Instructions for the task: Rewrite all of the lines below, changing every "majority" to "greater part" and keeping everything else the same. Leave out the pictures.
[Opening Source data section]
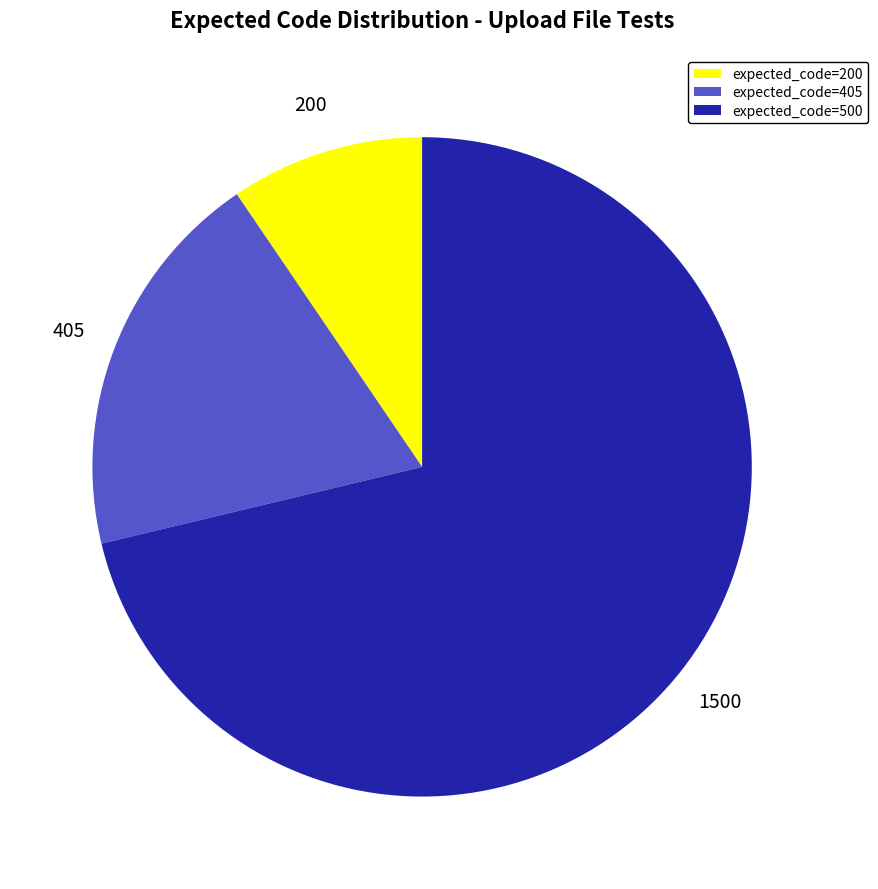

Does any single category account for the majority?

Yes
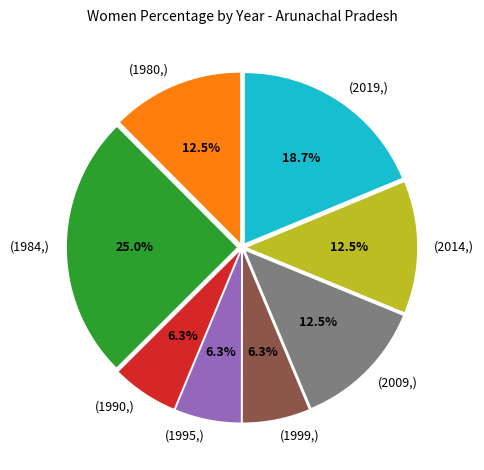

Does any single category account for the majority?

No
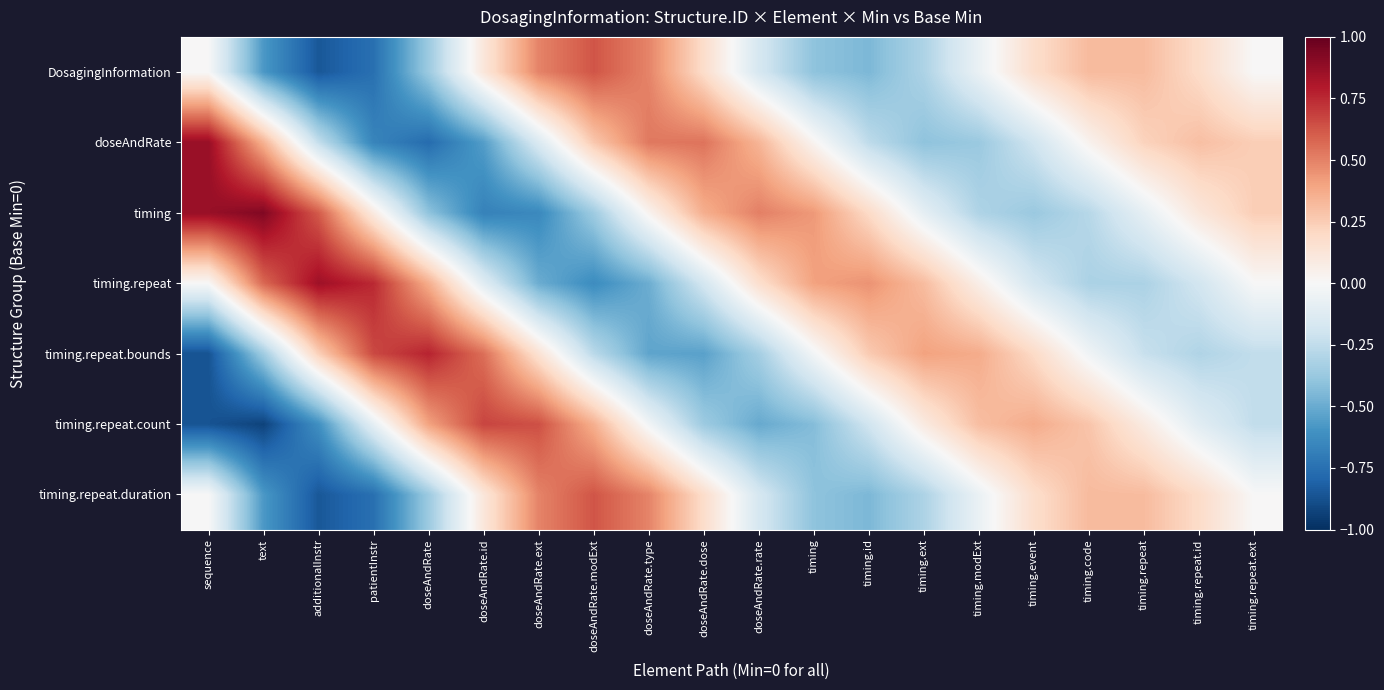

Rank the series by their maximum value, from highest to lowest.

timing, doseAndRate, timing.repeat, timing.repeat.bounds, timing.repeat.count, DosagingInformation, timing.repeat.duration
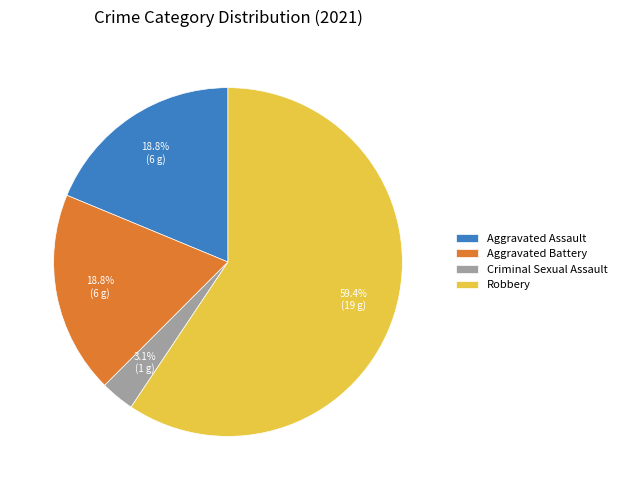

Is Aggravated Assault the majority of the pie?

No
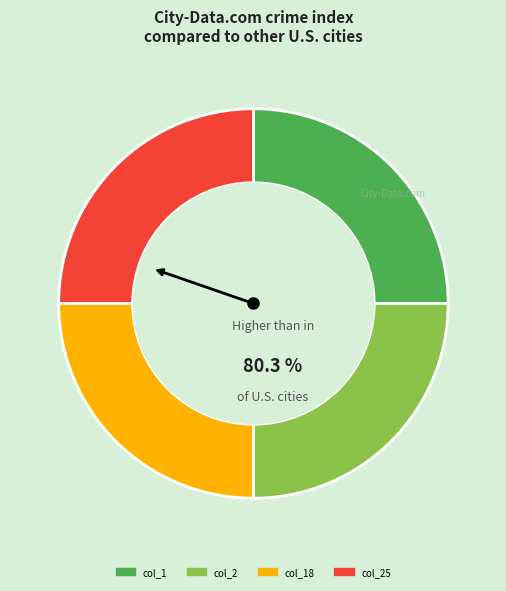

Is there any slice that represents more than half of the pie?

No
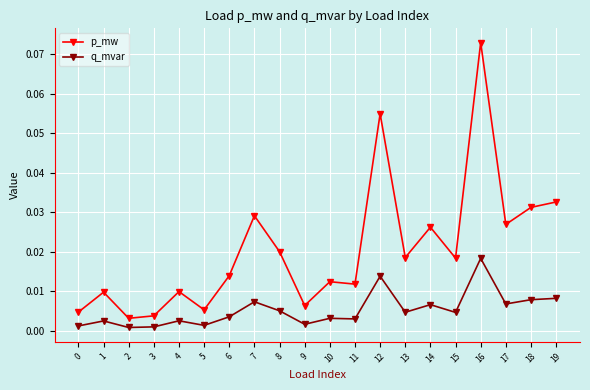

Which series has the largest range (max minus min)?

p_mw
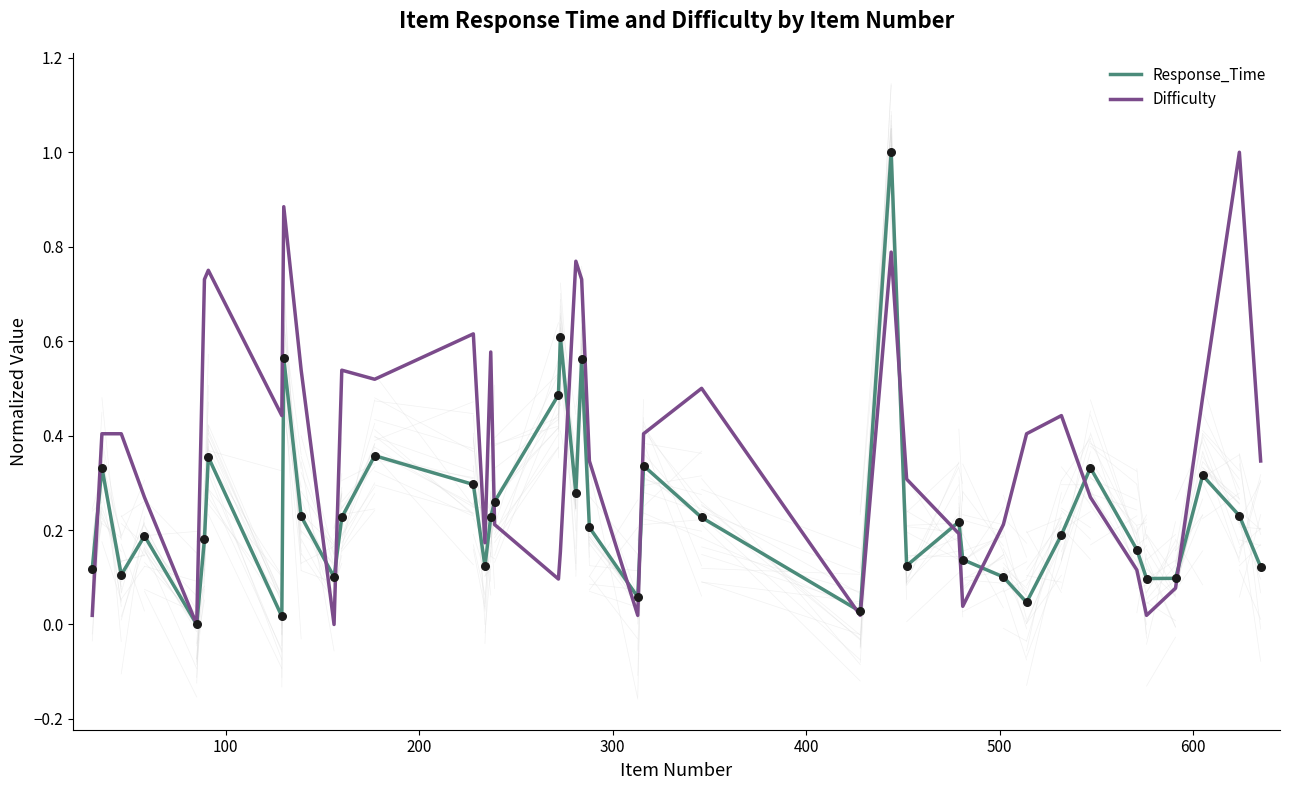

Which series has the largest total across all categories?

Difficulty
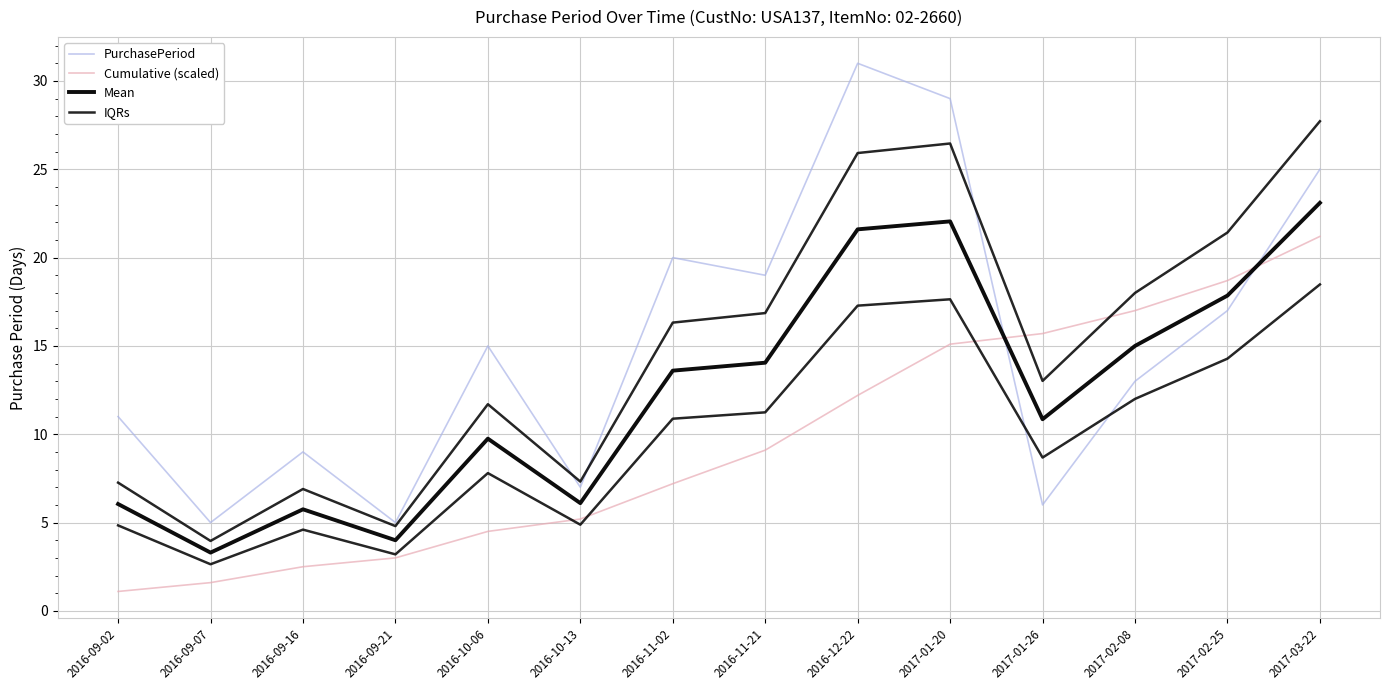

How many times do Cumulative (scaled) and IQRs cross each other?

2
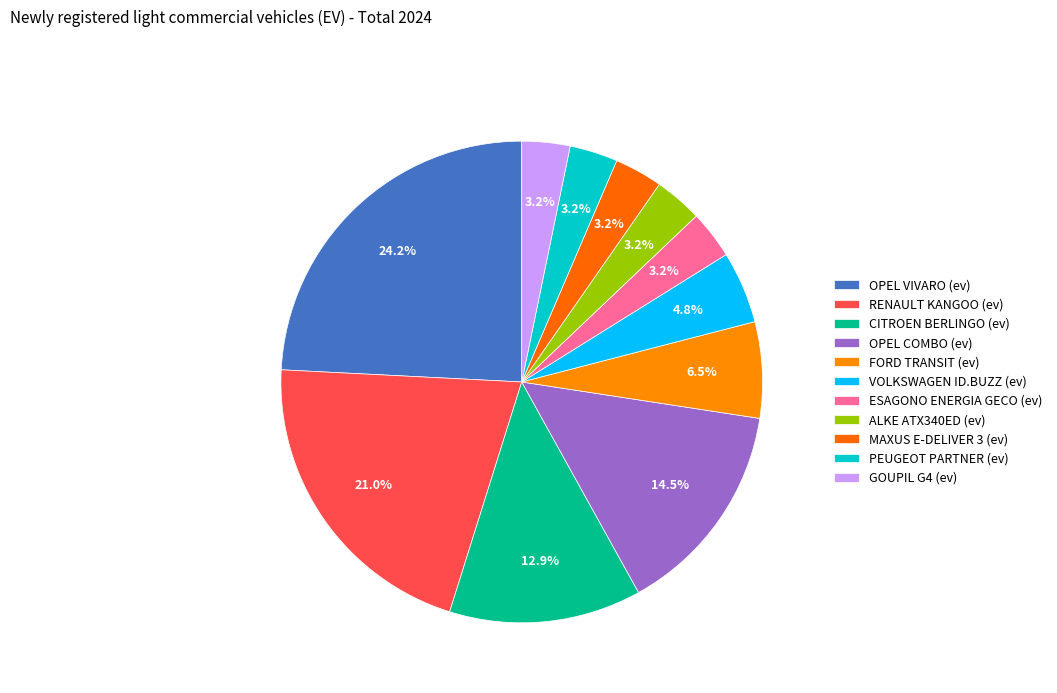

Is CITROEN BERLINGO (ev) the majority of the pie?

No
[Closing Source data section]
Answer to this exercise:
Does any single category account for the greater part?

Yes

Does any single category account for the greater part?

No

Rank the series by their maximum value, from highest to lowest.

timing, doseAndRate, timing.repeat, timing.repeat.bounds, timing.repeat.count, DosagingInformation, timing.repeat.duration

Is Aggravated Assault the greater part of the pie?

No

Is there any slice that represents more than half of the pie?

No

Which series has the largest range (max minus min)?

p_mw

Which series has the largest total across all categories?

Difficulty

How many times do Cumulative (scaled) and IQRs cross each other?

2

Is CITROEN BERLINGO (ev) the greater part of the pie?

No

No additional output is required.